In one of his most famous critical pronouncements in prose (from The Necessary Angel collection of essays), Stevens contends that "It is one of the peculiarities of the imagination that it is always at the end of an era" (qtd. on 34). For Woodland, this assertion raises several important questions concerning the poet's response to apocalyptic desire, among them Stevens's own relation "to apocalypse's figuration of supreme discursive power" and how poetry might "deal with apocalypse's excessive desire ... that exceeds all possibility of fulfillment" (18). But answers to these are only useful to the degree that they shed light on the most important question of all: namely, "Stevens' place in relation to the two major epochs of twentieth-century literary history--modernism and postmodernism." To this end, Woodland provides three contexts for revolving the apocalyptic mode in a select number of poems from Stevens's poetic canon: in part 1, "Stevens and the End of War," apocalypse is considered from the historical perspective (especially in the second chapter, "An Ever-Enlarging Incoherence: War, Modernisms, and Masculinities"); in part 2, "Stevens and the Genres of the End," analysis of apocalypse is provided from a formalist perspective (with detailed readings of "Credences of Summer" and "The Auroras of Autumn" in chapters 4 and 5 respectively); and in part 3, "Going after Apocalypse," the notion is given a comparatist treatment (a final chapter links Stevens's apocalyptic poetry to Jorie Graham's The Errancy, and a brief afterword takes up the work of Mark Strand and John Ashbery).
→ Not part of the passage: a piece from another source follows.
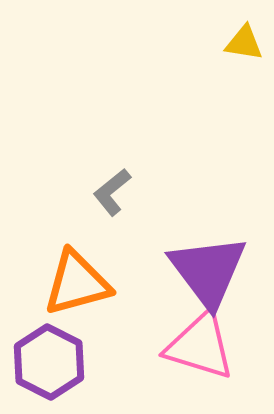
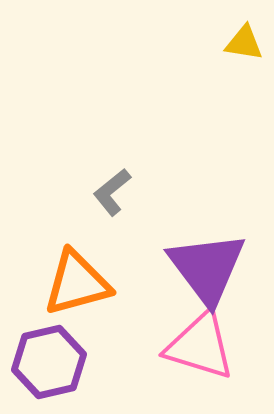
purple triangle: moved 1 px left, 3 px up
purple hexagon: rotated 20 degrees clockwise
Yet despite the admirably variorum treatment of Stevens's apocalyptic poetics through six fairly detailed chapters, Woodland aims to show that it is a poetics considerably fraught with tension, ambiguity, and ambivalence all the way, and therefore reveals a significant degree of resistance to postmodern readings of Stevens's work that his later critics (Michael Beehler, Joseph Kronick, and me included) are often far too reticent to acknowledge. In Woodland's analysis of "The Auroras of Autumn," for example, considerable tension is seen to emerge in the poem's closural movement--so much so, indeed, that making the separation between the modern and the postmodern in such an estrus of contradiction is scandalously perilous. Yet for Woodland, "the difficulty of making such a distinction is, perhaps, an indication of the ways in which the poem resists categorization as postmodern" and would accordingly make the issue of closure "at least according to Hutcheon's and Altieri's versions of postmodernism, belong to a modernist aesthetics" (164). The point reaches back to a highly nuanced reading of Stevens's essay "The Noble Rider and the Sound of Words" in chapter 2, where the nomination of "nobility" as the imagination's distinguishing feature would appear to support the poet's "distance from postmodernism" (45). But it also reaches forward to Woodland's brief modulation to those other contemporary poets mentioned previously writing in Stevens's apocalyptic wake in the conclusion, where "acknowledging the contradictory forces at work in Stevens's resistances to apocalypse" foregrounds the "contradiction inherent in modernist aesthetics" tout court (208). Minus the post, in other words, modernism constitutes an apocalyptic rhetoric without the apocalypse--a paradoxical formulation that Woodland cleverly extrapolates from Derrida (183).